▶ _WHAT YOU NEED TO DO_:
Your answer should consist only of the line with "947 358 10.84" and the lines after it, reproduced exactly through the end of the entries below.
_ _ _ _ _
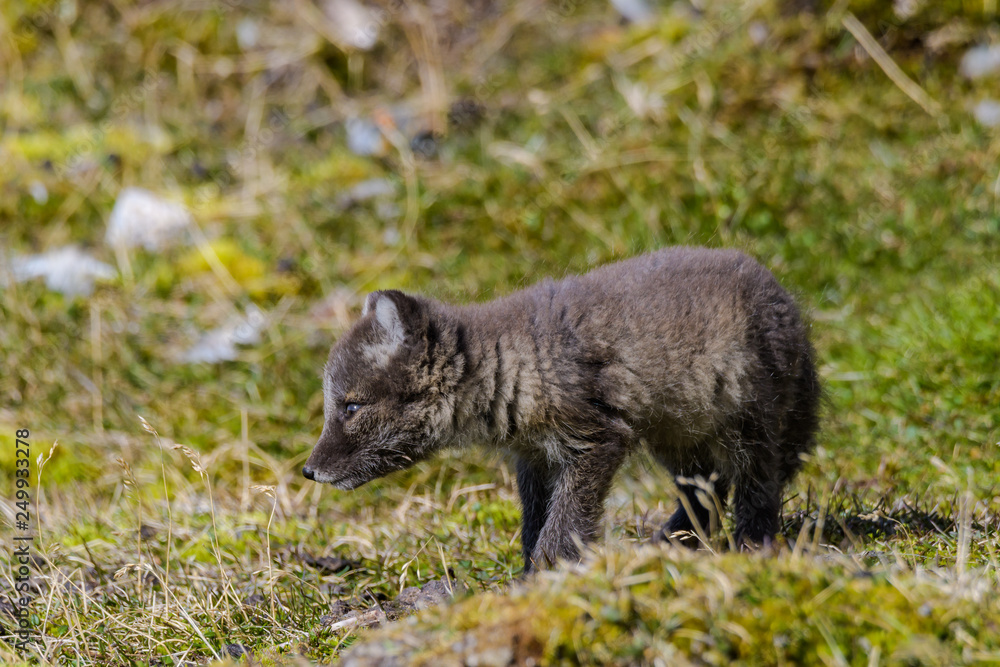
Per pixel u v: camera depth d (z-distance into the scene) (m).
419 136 15.76
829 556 6.91
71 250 14.68
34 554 9.11
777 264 12.67
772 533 8.27
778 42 15.35
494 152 15.16
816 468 9.95
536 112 15.72
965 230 12.70
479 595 6.65
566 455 8.02
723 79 15.11
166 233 14.85
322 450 8.41
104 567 8.85
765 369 8.22
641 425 8.13
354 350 8.33
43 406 12.34
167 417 12.22
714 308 8.09
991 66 14.41
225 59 17.25
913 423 10.43
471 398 8.12
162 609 7.72
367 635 6.44
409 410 8.23
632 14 16.80
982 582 5.81
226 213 15.18
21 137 16.25
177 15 17.67
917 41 14.89
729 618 5.30
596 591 5.45
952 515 8.24
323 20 17.38
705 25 15.97
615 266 8.66
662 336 7.96
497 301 8.66
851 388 11.14
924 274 12.41
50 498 10.92
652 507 9.64
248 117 16.64
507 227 14.10
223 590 7.71
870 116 14.30
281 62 17.11
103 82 17.12
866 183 13.45
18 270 14.22
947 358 10.84
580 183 14.31
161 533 9.50
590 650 5.22
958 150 13.52
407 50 16.98
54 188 15.36
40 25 17.67
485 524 9.46
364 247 14.52
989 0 14.70
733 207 13.58
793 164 13.80
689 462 8.66
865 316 12.10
_ _ _ _ _
▶ _ANSWER AREA_:
947 358 10.84
580 183 14.31
161 533 9.50
590 650 5.22
958 150 13.52
407 50 16.98
54 188 15.36
40 25 17.67
485 524 9.46
364 247 14.52
989 0 14.70
733 207 13.58
793 164 13.80
689 462 8.66
865 316 12.10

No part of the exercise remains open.